Wednesday, September 06, 2006

Productivity and Wages

The Associated Press had an article today titled 'Productivity Slows, Wages Post Increase' which aroused my ire by its wording:

Productivity is the key factor determining rising living standards. Strong growth in output allows businesses to pay their workers more without having to raise the cost of their products, which fuels inflation. But the current numbers raise concerns because they show wage pressures rising as productivity growth slows.

Productivity growth, which had been weak for two decades, began to rebound in the mid-1990s, reflecting the benefits produced by the spread of computers in the workforce.


What is wrong with that?
Economists act like Wages are almost an Enemy, which can only be countered by increases in Productivity. A real Truth would state that a concentration on Productivity leads to Labor exhaustion and Labor burnout, brings too critical managerial evaluation of Labor cadres, and is the wellspring of Downsizing, Layoffs, and Offshoring. Another Truth states Wages are responsive to Standard of Living conditions, not vice versa, with Wage demands developing pressure only under increased Living Costs. Robert J. Shiller has an article in which he describes the difference in Chinese and American prospective on Savings. It stands as obvious that while Chinese labor has less Consumer Products which they can buy, it cannot be the sole reason their Savings rate is so much higher. Chinese labor must receive a greater percentage of their actual Productivity than do American laborers. The real wellspring of Productivity is in the form of Business Profits, which may seem only to rise at the same relative rate as Wages, but devolves upon a much smaller economic class.

Don Bondreaux has an article which described a BLS report put out recently. Two important Quotes:

It's important to note that throughout the 20th century, the share of the average household's income spent on non-essential items increased steadily, although noticeably slowing down between 1984-1985 and 2002-2003.

*Complete the following*
1) Using the post on productivity and wages, answer these:
(a) What title did the Associated Press give its article?
(b) According to the quoted article, when did productivity growth begin to rebound?
(c) Who has an article describing a recent BLS report?
2) Rewrite the part of the post on productivity and wages that begins at the words "Productivity and Wages" and stops after "in the workforce.", putting "recover" in place of "rebound".

*Study material*
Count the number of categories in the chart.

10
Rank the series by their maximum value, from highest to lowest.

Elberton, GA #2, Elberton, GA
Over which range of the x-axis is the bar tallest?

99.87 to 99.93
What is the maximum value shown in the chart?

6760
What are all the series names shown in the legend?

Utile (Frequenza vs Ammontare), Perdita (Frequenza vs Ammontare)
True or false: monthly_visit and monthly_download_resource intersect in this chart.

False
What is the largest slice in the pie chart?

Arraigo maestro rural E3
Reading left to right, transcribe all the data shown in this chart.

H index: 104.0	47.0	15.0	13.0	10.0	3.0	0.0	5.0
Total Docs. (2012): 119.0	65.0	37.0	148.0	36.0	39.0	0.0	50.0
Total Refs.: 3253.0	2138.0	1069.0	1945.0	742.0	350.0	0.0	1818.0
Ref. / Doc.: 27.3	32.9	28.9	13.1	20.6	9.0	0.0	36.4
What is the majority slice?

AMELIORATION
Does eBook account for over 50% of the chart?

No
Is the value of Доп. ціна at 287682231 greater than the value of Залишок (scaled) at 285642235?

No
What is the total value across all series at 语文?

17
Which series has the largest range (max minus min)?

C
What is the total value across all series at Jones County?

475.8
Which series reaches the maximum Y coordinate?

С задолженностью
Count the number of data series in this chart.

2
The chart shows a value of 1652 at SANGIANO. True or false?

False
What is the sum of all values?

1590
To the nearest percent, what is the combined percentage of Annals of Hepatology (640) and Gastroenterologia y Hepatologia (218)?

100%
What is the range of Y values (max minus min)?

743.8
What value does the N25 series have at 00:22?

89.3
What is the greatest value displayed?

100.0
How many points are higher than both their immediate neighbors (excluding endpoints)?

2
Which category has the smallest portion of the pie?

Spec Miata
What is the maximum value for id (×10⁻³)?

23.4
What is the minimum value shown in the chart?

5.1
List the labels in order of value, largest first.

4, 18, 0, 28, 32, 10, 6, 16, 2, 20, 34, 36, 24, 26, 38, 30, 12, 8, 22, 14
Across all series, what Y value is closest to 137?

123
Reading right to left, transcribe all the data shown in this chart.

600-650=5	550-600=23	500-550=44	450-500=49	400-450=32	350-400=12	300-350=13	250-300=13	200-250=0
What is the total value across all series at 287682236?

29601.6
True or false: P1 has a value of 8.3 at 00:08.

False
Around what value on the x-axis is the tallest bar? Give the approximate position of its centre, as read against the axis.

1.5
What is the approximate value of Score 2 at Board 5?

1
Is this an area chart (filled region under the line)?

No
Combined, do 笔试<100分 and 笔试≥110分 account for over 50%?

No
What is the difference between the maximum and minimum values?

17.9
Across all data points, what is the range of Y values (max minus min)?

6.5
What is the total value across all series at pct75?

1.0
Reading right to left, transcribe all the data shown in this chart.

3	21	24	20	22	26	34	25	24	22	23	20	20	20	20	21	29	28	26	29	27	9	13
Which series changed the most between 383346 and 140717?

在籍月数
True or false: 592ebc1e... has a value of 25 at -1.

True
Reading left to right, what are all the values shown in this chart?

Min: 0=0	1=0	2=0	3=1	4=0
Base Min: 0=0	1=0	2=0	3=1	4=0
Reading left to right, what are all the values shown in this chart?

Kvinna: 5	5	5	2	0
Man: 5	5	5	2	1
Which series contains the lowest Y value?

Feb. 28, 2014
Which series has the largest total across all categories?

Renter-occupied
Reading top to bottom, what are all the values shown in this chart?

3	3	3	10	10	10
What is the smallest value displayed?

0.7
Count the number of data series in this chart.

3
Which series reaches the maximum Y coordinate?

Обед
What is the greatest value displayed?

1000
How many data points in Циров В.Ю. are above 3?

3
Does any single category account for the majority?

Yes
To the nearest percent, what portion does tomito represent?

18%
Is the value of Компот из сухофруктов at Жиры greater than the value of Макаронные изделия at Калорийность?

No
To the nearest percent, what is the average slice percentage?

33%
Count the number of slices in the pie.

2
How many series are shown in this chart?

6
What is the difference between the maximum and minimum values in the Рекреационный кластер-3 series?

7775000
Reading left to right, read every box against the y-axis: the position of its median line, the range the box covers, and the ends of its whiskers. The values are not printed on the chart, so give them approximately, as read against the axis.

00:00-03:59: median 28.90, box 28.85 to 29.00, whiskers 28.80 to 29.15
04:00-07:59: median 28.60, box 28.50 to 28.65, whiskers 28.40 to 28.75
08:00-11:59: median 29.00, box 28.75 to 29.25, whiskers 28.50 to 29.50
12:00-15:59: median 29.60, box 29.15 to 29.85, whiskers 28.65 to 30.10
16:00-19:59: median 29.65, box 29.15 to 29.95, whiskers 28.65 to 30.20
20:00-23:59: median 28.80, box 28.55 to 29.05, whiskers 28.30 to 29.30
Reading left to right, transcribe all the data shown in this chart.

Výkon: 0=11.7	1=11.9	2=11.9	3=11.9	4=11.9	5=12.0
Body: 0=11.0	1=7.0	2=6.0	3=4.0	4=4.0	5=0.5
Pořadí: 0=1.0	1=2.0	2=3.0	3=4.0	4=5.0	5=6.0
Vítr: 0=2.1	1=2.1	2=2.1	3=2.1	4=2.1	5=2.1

*Outputs in order*
1)
(a) 'Productivity Slows, Wages Post Increase'
(b) In the mid-1990s.
(c) Don Bondreaux.

2)
Productivity and Wages

The Associated Press had an article today titled 'Productivity Slows, Wages Post Increase' which aroused my ire by its wording:

Productivity is the key factor determining rising living standards. Strong growth in output allows businesses to pay their workers more without having to raise the cost of their products, which fuels inflation. But the current numbers raise concerns because they show wage pressures rising as productivity growth slows.

Productivity growth, which had been weak for two decades, began to recover in the mid-1990s, reflecting the benefits produced by the spread of computers in the workforce.